[[ Data for the task, beginning ]]

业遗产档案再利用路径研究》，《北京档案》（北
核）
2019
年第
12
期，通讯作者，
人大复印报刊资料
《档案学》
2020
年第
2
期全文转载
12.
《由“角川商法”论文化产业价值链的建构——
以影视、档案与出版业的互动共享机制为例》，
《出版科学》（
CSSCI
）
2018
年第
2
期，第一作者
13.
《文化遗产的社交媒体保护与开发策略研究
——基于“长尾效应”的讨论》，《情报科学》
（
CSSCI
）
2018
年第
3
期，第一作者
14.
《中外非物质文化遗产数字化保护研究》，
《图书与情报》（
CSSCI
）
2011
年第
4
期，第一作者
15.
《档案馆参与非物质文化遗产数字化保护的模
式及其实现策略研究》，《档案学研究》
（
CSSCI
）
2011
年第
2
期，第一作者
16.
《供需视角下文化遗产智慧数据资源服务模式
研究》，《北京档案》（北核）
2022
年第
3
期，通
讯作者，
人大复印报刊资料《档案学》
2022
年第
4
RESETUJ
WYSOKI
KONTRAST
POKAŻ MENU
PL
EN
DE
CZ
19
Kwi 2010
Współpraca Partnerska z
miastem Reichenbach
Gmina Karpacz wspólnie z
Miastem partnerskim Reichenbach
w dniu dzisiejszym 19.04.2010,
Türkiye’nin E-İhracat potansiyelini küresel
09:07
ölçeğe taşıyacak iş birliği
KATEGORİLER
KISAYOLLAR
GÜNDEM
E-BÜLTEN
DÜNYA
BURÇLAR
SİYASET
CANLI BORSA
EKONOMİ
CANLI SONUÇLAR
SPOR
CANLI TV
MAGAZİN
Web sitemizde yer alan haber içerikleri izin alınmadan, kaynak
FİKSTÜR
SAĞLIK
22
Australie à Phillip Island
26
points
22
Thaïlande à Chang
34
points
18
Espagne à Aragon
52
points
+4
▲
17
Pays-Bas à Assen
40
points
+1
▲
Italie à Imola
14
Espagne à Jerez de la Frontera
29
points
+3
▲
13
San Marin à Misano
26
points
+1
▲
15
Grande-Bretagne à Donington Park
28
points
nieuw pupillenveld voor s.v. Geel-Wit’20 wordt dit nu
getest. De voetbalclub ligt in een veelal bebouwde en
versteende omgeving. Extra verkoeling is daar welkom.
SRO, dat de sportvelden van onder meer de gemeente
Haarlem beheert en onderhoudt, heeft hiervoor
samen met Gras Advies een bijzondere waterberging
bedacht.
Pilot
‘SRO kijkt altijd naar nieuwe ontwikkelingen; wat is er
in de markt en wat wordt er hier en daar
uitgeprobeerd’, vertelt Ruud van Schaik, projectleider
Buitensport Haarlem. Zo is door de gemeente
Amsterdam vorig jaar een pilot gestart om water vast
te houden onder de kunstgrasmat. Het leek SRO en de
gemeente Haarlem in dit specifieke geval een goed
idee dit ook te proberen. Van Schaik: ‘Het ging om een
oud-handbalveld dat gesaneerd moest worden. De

[[ Data for the task, end ]]
[[ Data for the task, beginning ]]

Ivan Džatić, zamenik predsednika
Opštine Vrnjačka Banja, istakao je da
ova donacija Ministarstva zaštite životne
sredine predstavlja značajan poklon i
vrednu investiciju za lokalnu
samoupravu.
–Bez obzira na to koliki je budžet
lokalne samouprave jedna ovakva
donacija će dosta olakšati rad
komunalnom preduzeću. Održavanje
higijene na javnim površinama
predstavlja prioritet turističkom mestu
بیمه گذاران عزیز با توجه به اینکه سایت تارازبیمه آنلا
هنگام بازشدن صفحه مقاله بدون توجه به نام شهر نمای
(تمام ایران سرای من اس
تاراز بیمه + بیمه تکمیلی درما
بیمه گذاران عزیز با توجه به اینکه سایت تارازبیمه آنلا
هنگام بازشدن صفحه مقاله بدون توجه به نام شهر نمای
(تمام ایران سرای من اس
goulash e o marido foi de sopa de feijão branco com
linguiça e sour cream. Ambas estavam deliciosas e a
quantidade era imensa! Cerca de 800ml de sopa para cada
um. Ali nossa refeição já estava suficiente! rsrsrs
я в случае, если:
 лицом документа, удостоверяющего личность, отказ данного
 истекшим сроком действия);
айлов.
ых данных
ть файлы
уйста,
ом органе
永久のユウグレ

[[ Data for the task, end ]]

Action item => Could you transcribe the entries above word for word, from the line with "Buitensport Haarlem. Zo is door de gemeente" down to the line with "oud-handbalveld dat gesaneerd", keeping both?

Exercise solution =>
Buitensport Haarlem. Zo is door de gemeente
Amsterdam vorig jaar een pilot gestart om water vast
te houden onder de kunstgrasmat. Het leek SRO en de
gemeente Haarlem in dit specifieke geval een goed
idee dit ook te proberen. Van Schaik: ‘Het ging om een
oud-handbalveld dat gesaneerd moest worden. De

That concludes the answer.